Zaman daralmış gibi. İnsanların temkini bundan böyle daha çok belirginleşecek. Uzun sürecek olan bu durumun ne getireceği belli bile olmasa da, bundan böyle hiçbir şey eskisi gibi olamayacak. Tokalaşmaktan, sarılmaktan kaçınacaklar. Herkes virüs taşıyıcısı gibi. Kimin ne olduğu bilinmediğinden, korku ve ürkü baskın olacak.
Yeryüzünde bir sükûnet var şu sıralar. Doğada aslına dönüş görünüyor. İnsanlar evlerine mahkûm olduklarından hayvanlar özgür, kentlerde bulvarlarda bile rahatça dolaşıyorlar. Kendilerine ait olan yerlerdedirler.
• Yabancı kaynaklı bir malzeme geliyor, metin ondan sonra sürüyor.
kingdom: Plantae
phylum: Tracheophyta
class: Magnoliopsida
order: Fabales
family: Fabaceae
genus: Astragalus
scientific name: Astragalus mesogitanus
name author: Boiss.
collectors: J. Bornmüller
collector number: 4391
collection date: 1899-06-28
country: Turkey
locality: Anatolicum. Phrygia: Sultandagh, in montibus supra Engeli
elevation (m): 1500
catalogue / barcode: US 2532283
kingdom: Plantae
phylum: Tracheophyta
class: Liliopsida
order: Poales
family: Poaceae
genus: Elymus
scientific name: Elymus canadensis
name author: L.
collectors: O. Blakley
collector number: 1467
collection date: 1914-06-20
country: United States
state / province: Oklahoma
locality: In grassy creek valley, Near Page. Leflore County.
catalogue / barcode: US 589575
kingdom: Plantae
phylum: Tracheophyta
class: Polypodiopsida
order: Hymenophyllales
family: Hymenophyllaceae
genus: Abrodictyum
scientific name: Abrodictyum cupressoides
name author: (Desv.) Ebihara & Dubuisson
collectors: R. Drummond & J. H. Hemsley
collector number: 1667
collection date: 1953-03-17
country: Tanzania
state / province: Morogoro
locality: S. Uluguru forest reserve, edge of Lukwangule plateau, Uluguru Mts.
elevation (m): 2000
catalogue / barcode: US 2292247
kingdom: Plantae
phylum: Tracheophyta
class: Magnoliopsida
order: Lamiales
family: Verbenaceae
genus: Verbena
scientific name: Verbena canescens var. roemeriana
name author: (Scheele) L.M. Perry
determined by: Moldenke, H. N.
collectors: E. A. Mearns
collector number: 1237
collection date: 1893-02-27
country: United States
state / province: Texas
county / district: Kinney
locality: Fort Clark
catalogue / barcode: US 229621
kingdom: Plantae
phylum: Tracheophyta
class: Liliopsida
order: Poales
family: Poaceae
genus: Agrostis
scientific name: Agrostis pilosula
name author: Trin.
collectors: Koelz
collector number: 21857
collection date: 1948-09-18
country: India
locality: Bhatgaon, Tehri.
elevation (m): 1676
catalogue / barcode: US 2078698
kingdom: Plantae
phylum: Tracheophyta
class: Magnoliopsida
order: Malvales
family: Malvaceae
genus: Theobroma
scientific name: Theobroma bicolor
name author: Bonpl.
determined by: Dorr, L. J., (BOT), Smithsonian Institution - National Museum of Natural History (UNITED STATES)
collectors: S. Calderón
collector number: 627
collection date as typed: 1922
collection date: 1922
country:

Özgürlükleri sınırlanan, dünyayı kendilerine dar edenlere adeta nispet ediyorlar. Nispet etme diye bir deyimimiz veya söyleyiş tarzımız var. Kinayeli de olsa hoş bir karşılığı bulunuyor.
Hayat bütünüyle kendini yeniliyor, hemen her açıdan. Enerjilerini canhıraş tüketenler, boşlukta savrulanlar, gereksizliklere kapılanlar, dünya tamahı lüksünde boğulanlar… Kime ne ve nasıl bir gösterimde bulunacaklar, kimler için volta atacaklar? Daracık bir alana sıkışmış bulunuyorlar.
Düşünmeye zamanı çok insanın. Bunalımları aşmayı da öğrenecek böylece. Mahkûmlar nasıl gün sayıyor ve zamanı çekiyorlarsa yeryüzü mahkûmları da aynı konumda.
Şu siyasal haberler dışındaki haberlere bakınca insana bir ferahlık geliyor. Nehirler bir süreliğine de olsa kirlenmekten kurtuldu, balıklar daha sağlıklı. Doğa her yönüyle kendini yeniliyor. İnsanları öldürmeye giden savaş gemilerinin askerleri denizlerde mahsur, limanlara yanaşamıyor. Onları da ölüm korkusu sarmış. İnsanlara dünyayı dar edenler, daracık dünyaları içinde bir bekleyiş içindedirler.
Kuşların dünyasını dar eden dumanlardan, ağır kokulardan uzak. Kendi dünyalarını özgür yaşıyorlar.
Şu iletişim araçları olmasa, imkânlar el verse birbirlerine mektup yazacaklar, eski alışkanlıklarına dönecekler. Bu teknik imkânlar kullanılarak da sağlanabilir. Bu da bir fırsat.